Source document:
----------

Skip to main content

Embeddings

Nomic Atlas allows anyone to access the power of embeddings.

An embedding is a vector representation of an unstructured datapoint that enables computers to manipulate the data based on semantics and meaning.

Learn more about Nomic Embedding Models and the Embedding Inference API.

New Release: Nomic Embedding Model and API

We've launched nomic-embed-text-v1.5 a text embedding model that supports variable output size!

You can use it as the text embedding model powering your AtlasDataset and it is available in the Nomic Embedding API.

Read more in our official blog post and learn how to use it in the API Reference.

Embeddings in Atlas

When an unstructured dataset is uploaded to Atlas, an embedding is associated with each datapoint using a Nomic Embedding Model.

Nomic Atlas operates over embeddings to enable its unstructured data capabilities.

2D Embeddings: All embeddings stored in Atlas have a corresponding 2D, human-interpretable representation. These 2D embeddings power the layout of the Atlas Map. They are generated with a Nomic Dimensionality Reduction model.

Accessing Embeddings

You can use the Nomic Python client to access and download low-dimensional (2D) and high-dimensional embeddings of your dataset.

  • Low-dimensional (2-D): These are the embeddings used to visualize your datasets in the Atlas Map.
  • High-dimensional (latent): These are produced by Nomic Embedding Models or are your uploaded embeddings.

Your datasets embeddings exist in the map.embeddings attribute of the AtlasDataset:

from nomic import AtlasDataset

map = AtlasDataset('my-dataset').maps[0]

map.embeddings

Latent and 2D Embeddings

The map.embeddings.projected attribute contains a Pandas dataframe of your 2D embeddings.

The map.embeddings.latent contains high-dimensional embeddings produced by a Nomic Embedding Model.

# 2D
projected_embeddings = map.embeddings.projected

# Latent high dimensional
latent_embeddings = map.embeddings.latent

----------

Source data:
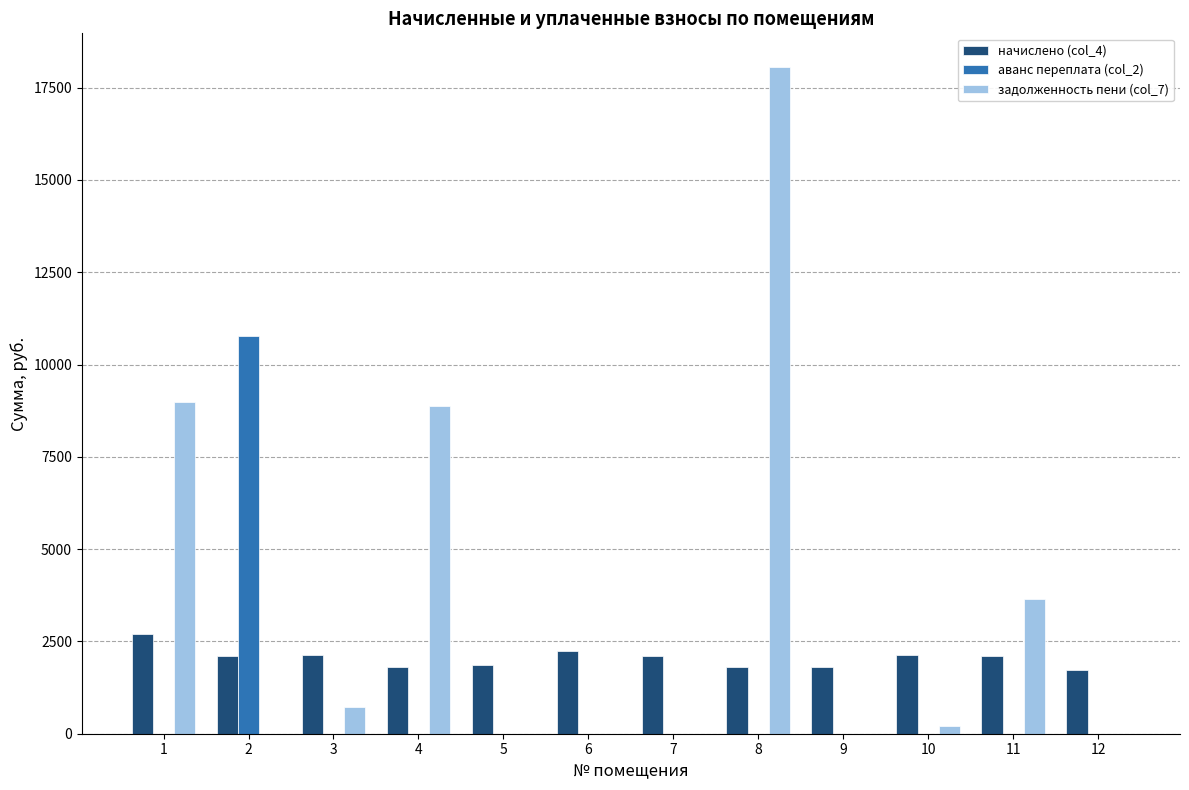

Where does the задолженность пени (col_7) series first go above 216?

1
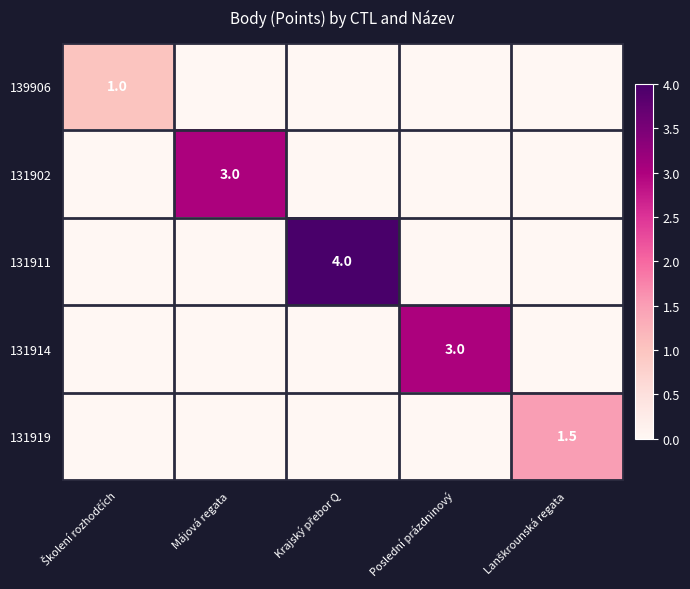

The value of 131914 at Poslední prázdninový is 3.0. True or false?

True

----------

Task instructions:
Answer from the embeddings page:
(a) What feature does nomic-embed-text-v1.5 support?
(b) What kind of model generates the 2D embeddings stored in Atlas?
(c) Which attribute contains a Pandas dataframe of the 2D embeddings?
The lines have no connection to the embeddings page.

Exercise result:
(a) Variable output size.
(b) A Nomic Dimensionality Reduction model.
(c) map.embeddings.projected